Working in a restaurant is not all sunshine and rainbows for a student however.  Education major, Matt Turner, stated “if a student wants a good job, this is not the place”, speaking about his job as a host at Plato’s Diner.  His issue comes from inconsistency in scheduling and business.  Many restaurants will change a student’s schedule on a dime, changing their set days off and disrupting their plans for homework and studying.

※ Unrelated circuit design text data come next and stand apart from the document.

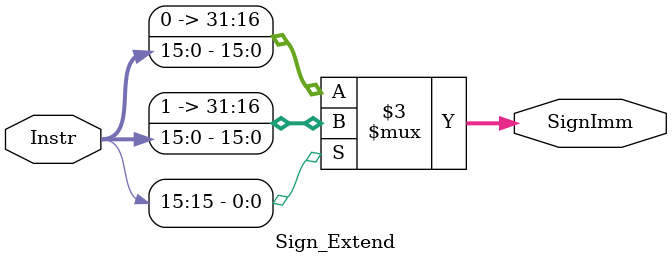
<source format=v>


// File Name: Sign Extend.V

// Description: Sign extension simply copies the sign bit (most significant bit) of a short input (16 bits) 

// into all of the upper bits of the longer output (32 bits).

// Author: Omar Hossam El Din

//----------------------------------------------------------------------

module Sign_Extend #(

//-----------------------------------------------------------------------
//                    Parameters Decleration   
//-----------------------------------------------------------------------

 parameter INSTR_WIDTH   = 16,
 parameter SIGNIMM_DEPTH = 32

)





( 
//-----------------------------------------------------------------------
//                        Port Decleration   
//-----------------------------------------------------------------------
  
  input wire [INSTR_WIDTH-1:0]      Instr,
  
  output reg [SIGNIMM_DEPTH-1:0]    SignImm
  
  );
  
  always@(*)
  
  begin
    
    if(Instr[INSTR_WIDTH-1])
      
      SignImm = {16'b1111_1111_1111_1111 ,Instr};
      
    else
    
      SignImm = {16'b0000_0000_0000_0000 ,Instr};
    
  end
  
  
endmodule
</source>
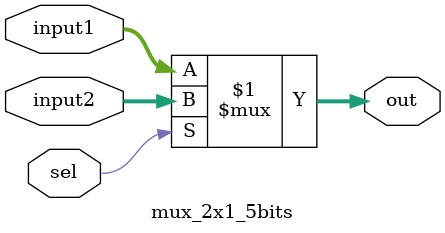
<source format=v>
`timescale 1ns / 1ps

module mux_2x1_5bits(
input [4:0] input1,input2,
input sel,
output [4:0] out
    );
      assign out = sel ? input2:input1;
endmodule

</source>
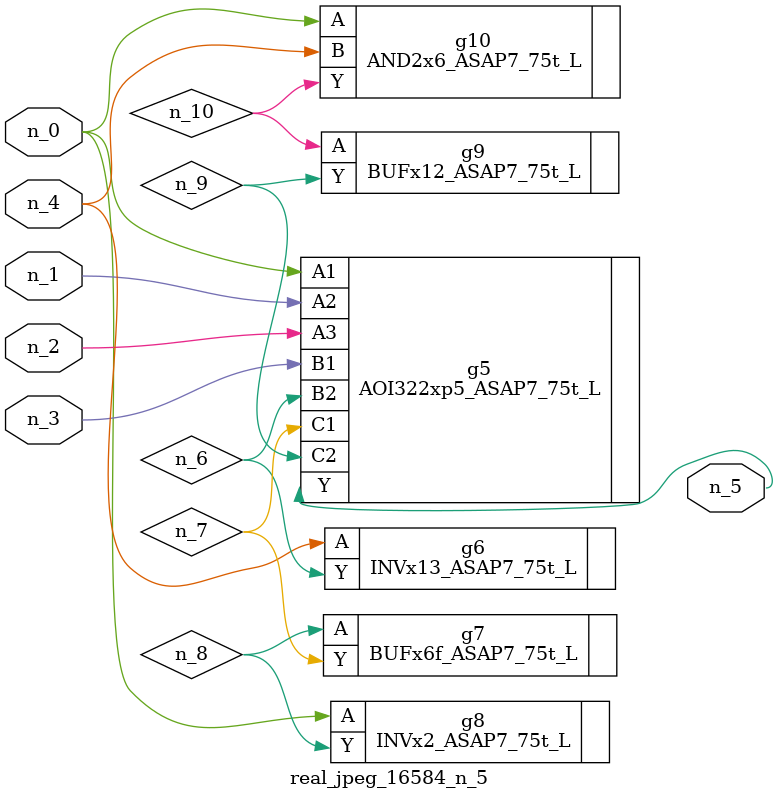
<source format=v>
module real_jpeg_16584_n_5 (n_4, n_0, n_1, n_2, n_3, n_5);

input n_4;
input n_0;
input n_1;
input n_2;
input n_3;

output n_5;

wire n_8;
wire n_6;
wire n_7;
wire n_10;
wire n_9;

AOI322xp5_ASAP7_75t_L g5 ( 
.A1(n_0),
.A2(n_1),
.A3(n_2),
.B1(n_3),
.B2(n_6),
.C1(n_7),
.C2(n_9),
.Y(n_5)
);

INVx2_ASAP7_75t_L g8 ( 
.A(n_0),
.Y(n_8)
);

AND2x6_ASAP7_75t_L g10 ( 
.A(n_0),
.B(n_4),
.Y(n_10)
);

INVx13_ASAP7_75t_L g6 ( 
.A(n_4),
.Y(n_6)
);

BUFx6f_ASAP7_75t_L g7 ( 
.A(n_8),
.Y(n_7)
);

BUFx12_ASAP7_75t_L g9 ( 
.A(n_10),
.Y(n_9)
);


endmodule
</source>
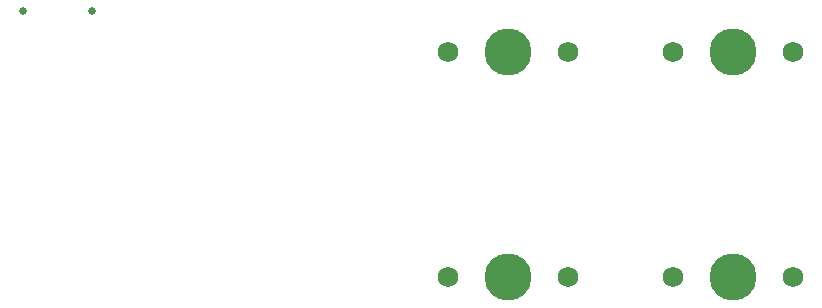
<source format=gts>
G04 #@! TF.GenerationSoftware,KiCad,Pcbnew,6.0.11-2627ca5db0~126~ubuntu20.04.1*
G04 #@! TF.CreationDate,2024-07-14T02:52:22-04:00*
G04 #@! TF.ProjectId,mapel2x2-pcb,6d617065-6c32-4783-922d-7063622e6b69,rev?*
G04 #@! TF.SameCoordinates,Original*
G04 #@! TF.FileFunction,Soldermask,Top*
G04 #@! TF.FilePolarity,Negative*
%FSLAX46Y46*%
G04 Gerber Fmt 4.6, Leading zero omitted, Abs format (unit mm)*
G04 Created by KiCad (PCBNEW 6.0.11-2627ca5db0~126~ubuntu20.04.1) date 2024-07-14 02:52:22*
%MOMM*%
%LPD*%
G01*
G04 APERTURE LIST*
%ADD10C,0.650000*%
%ADD11C,3.987800*%
%ADD12C,1.750000*%
G04 APERTURE END LIST*
D10*
G04 #@! TO.C,J1*
X174910000Y-109218750D03*
X180690000Y-109218750D03*
G04 #@! TD*
D11*
G04 #@! TO.C,MX4*
X234950000Y-131762500D03*
D12*
X229870000Y-131762500D03*
X240030000Y-131762500D03*
G04 #@! TD*
D11*
G04 #@! TO.C,MX2*
X234950000Y-112712500D03*
D12*
X229870000Y-112712500D03*
X240030000Y-112712500D03*
G04 #@! TD*
D11*
G04 #@! TO.C,MX3*
X215900000Y-131762500D03*
D12*
X210820000Y-131762500D03*
X220980000Y-131762500D03*
G04 #@! TD*
D11*
G04 #@! TO.C,MX1*
X215900000Y-112712500D03*
D12*
X210820000Y-112712500D03*
X220980000Y-112712500D03*
G04 #@! TD*
M02*

</source>
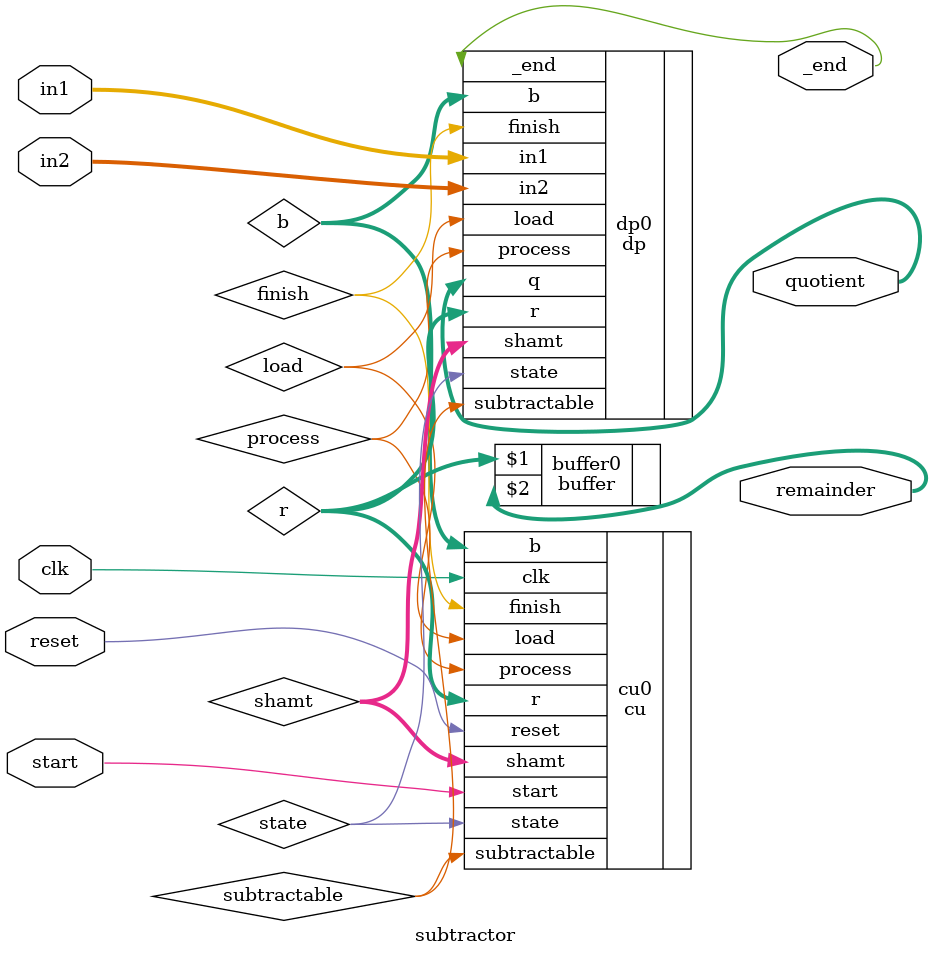
<source format=v>
module subtractor (clk, reset, start, in1, in2, quotient, remainder, _end);

    // operands size
    parameter N = 8;

    input clk;
    input reset;
    input start;
    input [N-1:0] in1;
    input [N-1:0] in2;
    output [N-1:0] quotient;
    output [N-1:0] remainder;
    output _end;

    wire process;
    wire state;
    wire load;
    wire subtractable;
    wire finish;
    wire [N-1:0] r;
    wire [N-1:0] b;
    wire [N-1:0] shamt;

    buffer buffer0 (r[N-1:0], remainder[N-1:0]);
    defparam buffer0.N = N;

    cu cu0 (
        .clk(clk),
        .reset(reset),
        .start(start),
        .r(r),
        .b(b),
        .shamt(shamt),
        .process(process),
        .state(state),
        .load(load),
        .subtractable(subtractable),
        .finish(finish)
        );
    defparam cu0.N = N;

    dp dp0 (
        .in1(in1),
        .in2(in2),
        .process(process),
        .state(state),
        .load(load),
        .subtractable(subtractable),
        .finish(finish),
        .r(r),
        .b(b),
        .shamt(shamt),
        .q(quotient),
        ._end(_end)
        );
    defparam dp0.N = N;

endmodule

</source>
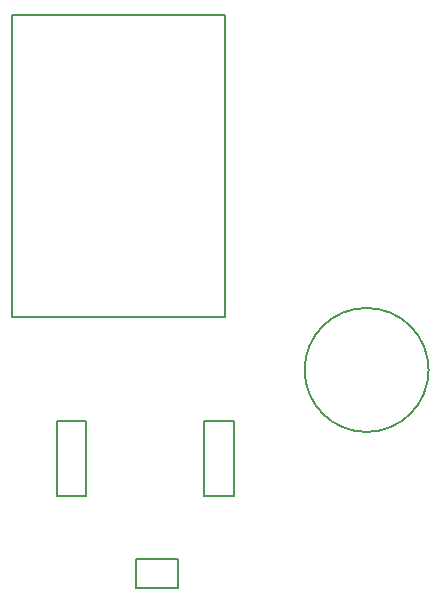
<source format=gbr>
G04*
G04 #@! TF.GenerationSoftware,Altium Limited,Altium Designer,22.4.2 (48)*
G04*
G04 Layer_Color=8388736*
%FSLAX25Y25*%
%MOIN*%
G70*
G04*
G04 #@! TF.SameCoordinates,D1C75A00-648E-4898-854E-167750E82D76*
G04*
G04*
G04 #@! TF.FilePolarity,Positive*
G04*
G01*
G75*
%ADD12C,0.00591*%
%ADD13C,0.00787*%
D12*
X256890Y196850D02*
G03*
X256890Y196850I-20669J0D01*
G01*
D13*
X132874Y154921D02*
X142717D01*
Y179724D01*
X132874D02*
X142717D01*
X132874Y154921D02*
Y179724D01*
X182087Y154921D02*
Y179724D01*
X191929D01*
Y154921D02*
Y179724D01*
X182087Y154921D02*
X191929D01*
X117913Y214331D02*
Y315118D01*
Y214331D02*
X189173D01*
Y315118D01*
X117913D02*
X189173D01*
X159252Y124016D02*
Y133858D01*
Y124016D02*
X173425D01*
Y133858D01*
X159252D02*
X173425D01*
M02*

</source>
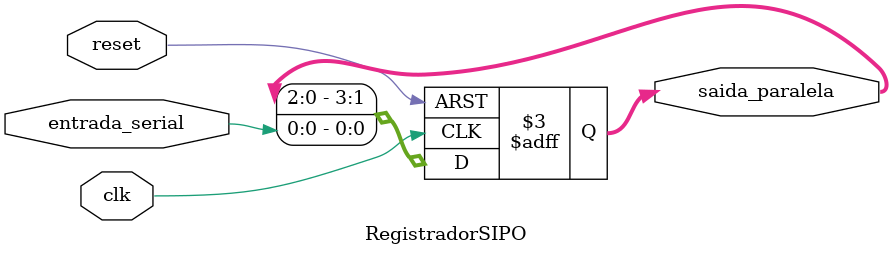
<source format=sv>
module RegistradorSIPO (
  input logic clk, reset, entrada_serial,
  output logic [3:0] saida_paralela
);

  always_ff @(posedge clk, posedge reset) 
    begin
      if (reset == 1)
        saida_paralela = 0;
      else
        saida_paralela = {saida_paralela[2:0], entrada_serial[0]};
    end

endmodule

</source>
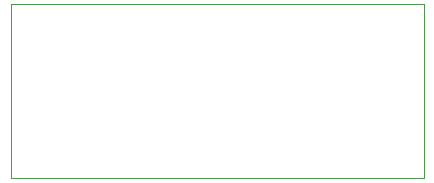
<source format=gbr>
%TF.GenerationSoftware,KiCad,Pcbnew,9.0.1*%
%TF.CreationDate,2025-04-28T22:46:39+02:00*%
%TF.ProjectId,SCS-maker,5343532d-6d61-46b6-9572-2e6b69636164,rev?*%
%TF.SameCoordinates,Original*%
%TF.FileFunction,Profile,NP*%
%FSLAX46Y46*%
G04 Gerber Fmt 4.6, Leading zero omitted, Abs format (unit mm)*
G04 Created by KiCad (PCBNEW 9.0.1) date 2025-04-28 22:46:39*
%MOMM*%
%LPD*%
G01*
G04 APERTURE LIST*
%TA.AperFunction,Profile*%
%ADD10C,0.050000*%
%TD*%
G04 APERTURE END LIST*
D10*
X43967400Y-37084000D02*
X78943200Y-37084000D01*
X78943200Y-51841400D01*
X43967400Y-51841400D01*
X43967400Y-37084000D01*
M02*

</source>
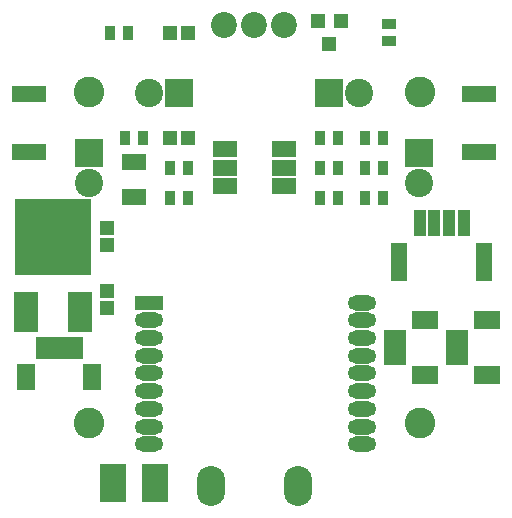
<source format=gts>
G04 #@! TF.FileFunction,Soldermask,Top*
%FSLAX46Y46*%
G04 Gerber Fmt 4.6, Leading zero omitted, Abs format (unit mm)*
G04 Created by KiCad (PCBNEW 4.0.1-stable) date 2016/09/16 23:01:40*
%MOMM*%
G01*
G04 APERTURE LIST*
%ADD10C,0.100000*%
%ADD11C,2.600000*%
%ADD12C,2.200000*%
%ADD13O,2.400000X1.300000*%
%ADD14R,2.400000X1.300000*%
%ADD15R,2.178000X3.194000*%
%ADD16R,2.400000X2.400000*%
%ADD17C,2.400000*%
%ADD18R,1.200100X1.200100*%
%ADD19R,1.200000X1.150000*%
%ADD20R,1.150000X1.200000*%
%ADD21R,2.000000X1.400000*%
%ADD22R,0.900000X1.300000*%
%ADD23R,2.900000X1.400000*%
%ADD24R,1.300000X0.900000*%
%ADD25R,2.051000X3.448000*%
%ADD26R,6.496000X6.496000*%
%ADD27O,2.400000X3.400000*%
%ADD28R,1.000000X2.200000*%
%ADD29R,1.400000X3.200000*%
%ADD30R,1.000000X1.950000*%
%ADD31R,1.600000X2.200000*%
%ADD32R,1.950000X1.000000*%
%ADD33R,2.200000X1.600000*%
G04 APERTURE END LIST*
D10*
D11*
X86000000Y-86000000D03*
D12*
X102540000Y-80315000D03*
X100000000Y-80315000D03*
X97460000Y-80315000D03*
D13*
X109110000Y-115810000D03*
X91110000Y-115810000D03*
D14*
X91110000Y-103810000D03*
D13*
X91110000Y-105310000D03*
X91110000Y-106810000D03*
X91110000Y-108310000D03*
X91110000Y-109810000D03*
X91110000Y-111310000D03*
X91110000Y-112810000D03*
X91110000Y-114310000D03*
X109110000Y-114310000D03*
X109110000Y-112810000D03*
X109110000Y-111310000D03*
X109110000Y-109810000D03*
X109110000Y-108310000D03*
X109110000Y-106810000D03*
X109110000Y-105310000D03*
X109110000Y-103810000D03*
D15*
X88062000Y-119050000D03*
X91618000Y-119050000D03*
D16*
X113970000Y-91110000D03*
D17*
X113970000Y-93650000D03*
D16*
X86030000Y-91110000D03*
D17*
X86030000Y-93650000D03*
D16*
X106350000Y-86030000D03*
D17*
X108890000Y-86030000D03*
D16*
X93650000Y-86030000D03*
D17*
X91110000Y-86030000D03*
D18*
X107300000Y-79949240D03*
X105400000Y-79949240D03*
X106350000Y-81948220D03*
D19*
X92900000Y-89840000D03*
X94400000Y-89840000D03*
X94400000Y-80950000D03*
X92900000Y-80950000D03*
D20*
X87554000Y-98972000D03*
X87554000Y-97472000D03*
X87554000Y-102806000D03*
X87554000Y-104306000D03*
D21*
X89840000Y-91896000D03*
X89840000Y-94896000D03*
D22*
X90590000Y-89840000D03*
X89090000Y-89840000D03*
X92900000Y-94920000D03*
X94400000Y-94920000D03*
X92900000Y-92380000D03*
X94400000Y-92380000D03*
X107100000Y-89840000D03*
X105600000Y-89840000D03*
X107100000Y-92380000D03*
X105600000Y-92380000D03*
X107100000Y-94920000D03*
X105600000Y-94920000D03*
D23*
X119050000Y-91020000D03*
X119050000Y-86120000D03*
X80950000Y-91020000D03*
X80950000Y-86120000D03*
D22*
X109410000Y-89840000D03*
X110910000Y-89840000D03*
X87820000Y-80950000D03*
X89320000Y-80950000D03*
D24*
X111430000Y-80200000D03*
X111430000Y-81700000D03*
D22*
X110910000Y-94920000D03*
X109410000Y-94920000D03*
X109410000Y-92380000D03*
X110910000Y-92380000D03*
D25*
X80696000Y-104572000D03*
D26*
X82982000Y-98222000D03*
D25*
X85268000Y-104572000D03*
D27*
X96300000Y-119304000D03*
X103700000Y-119304000D03*
D21*
X97500000Y-90780000D03*
X97500000Y-92380000D03*
X97500000Y-93980000D03*
X102500000Y-90780000D03*
X102500000Y-92380000D03*
X102500000Y-93980000D03*
D28*
X114000000Y-97055000D03*
X115250000Y-97055000D03*
X116500000Y-97055000D03*
X117750000Y-97055000D03*
D29*
X119475000Y-100405000D03*
X112275000Y-100405000D03*
D30*
X84990000Y-107627500D03*
X83990000Y-107627500D03*
X82990000Y-107627500D03*
X81990000Y-107627500D03*
D31*
X86290000Y-110152500D03*
X80690000Y-110152500D03*
D32*
X117152500Y-106620000D03*
X117152500Y-107620000D03*
X117152500Y-108620000D03*
D33*
X119677500Y-105320000D03*
X119677500Y-109920000D03*
D32*
X111945500Y-106620000D03*
X111945500Y-107620000D03*
X111945500Y-108620000D03*
D33*
X114470500Y-105320000D03*
X114470500Y-109920000D03*
D11*
X114000000Y-86000000D03*
X114000000Y-114000000D03*
X86000000Y-114000000D03*
M02*

</source>
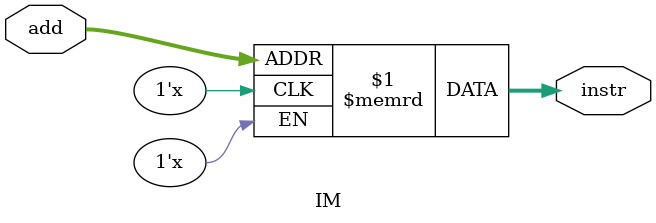
<source format=v>
module IM(add,instr);
	input [11:2] add;
	output [31:0] instr;
	reg [31:0] im [0:1023];
	assign instr=im[add];

endmodule



</source>
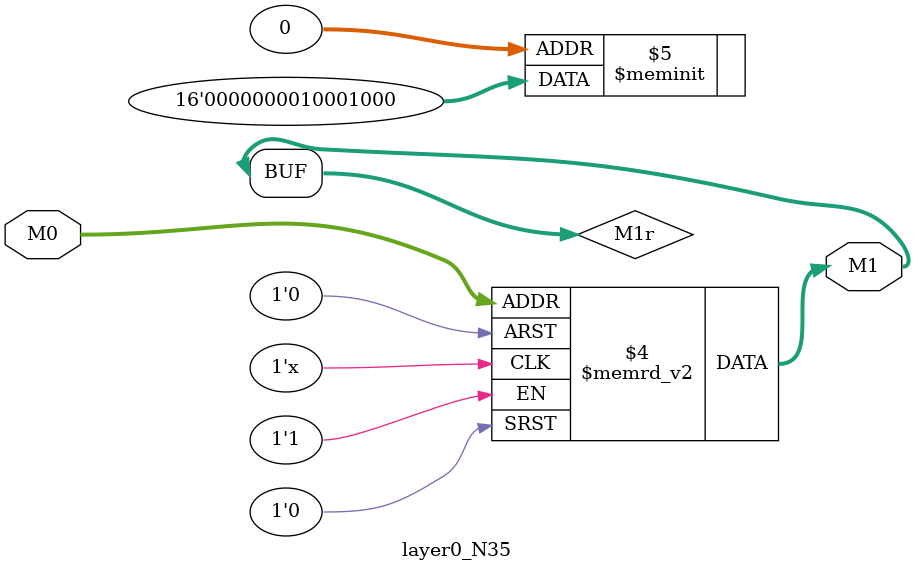
<source format=v>
module layer0_N35 ( input [2:0] M0, output [1:0] M1 );

	(*rom_style = "distributed" *) reg [1:0] M1r;
	assign M1 = M1r;
	always @ (M0) begin
		case (M0)
			3'b000: M1r = 2'b00;
			3'b100: M1r = 2'b00;
			3'b010: M1r = 2'b00;
			3'b110: M1r = 2'b00;
			3'b001: M1r = 2'b10;
			3'b101: M1r = 2'b00;
			3'b011: M1r = 2'b10;
			3'b111: M1r = 2'b00;

		endcase
	end
endmodule

</source>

University of Minnesota graduate, Britty Ukestad used her own work experience when asked.  “I worked in a bookstore. I think that’s a great job for a student to have. They have to do customer service with people who are like them…”  She also found a learning experience in her time at the bookstore.  “It helps build communication skills, self-confidence, and self-esteem.”  Ukestad also learned life skills associated with timeliness and deadlines.

For the juniors and seniors, people believe the students should start breaking into their fields.  Biology student, Lizzy Grahm, believes that trying to find an internship in the field that applies to their major is a student’s best bet.  “It helps them get their foot in the door”, says Grahm.  Cookson agrees with Grahm.  “Juniors and seniors should get internships and once they reach graduate school, they should attempt to get a fellowship, or become a graduate assistant.

NYU student, Krystala Skordalas believes that a student should jump into a field that will aide them in as many ways as possible.  “They should go for something that positions them to enhance their writing, organizational, managerial, and networking skills such as working as an assistant in an on campus/academic office.”   Parent and teacher Lora Zerrlaut agrees with her wholeheartedly.

The struggle is real.  Students have to find a way to support themselves.  Perhaps in the process, they can find a way to better themselves through the job they choose.

*Articles reflect the views of the author and or those quoted and do not necessarily represent the views of CCBC or the CCBC Connection.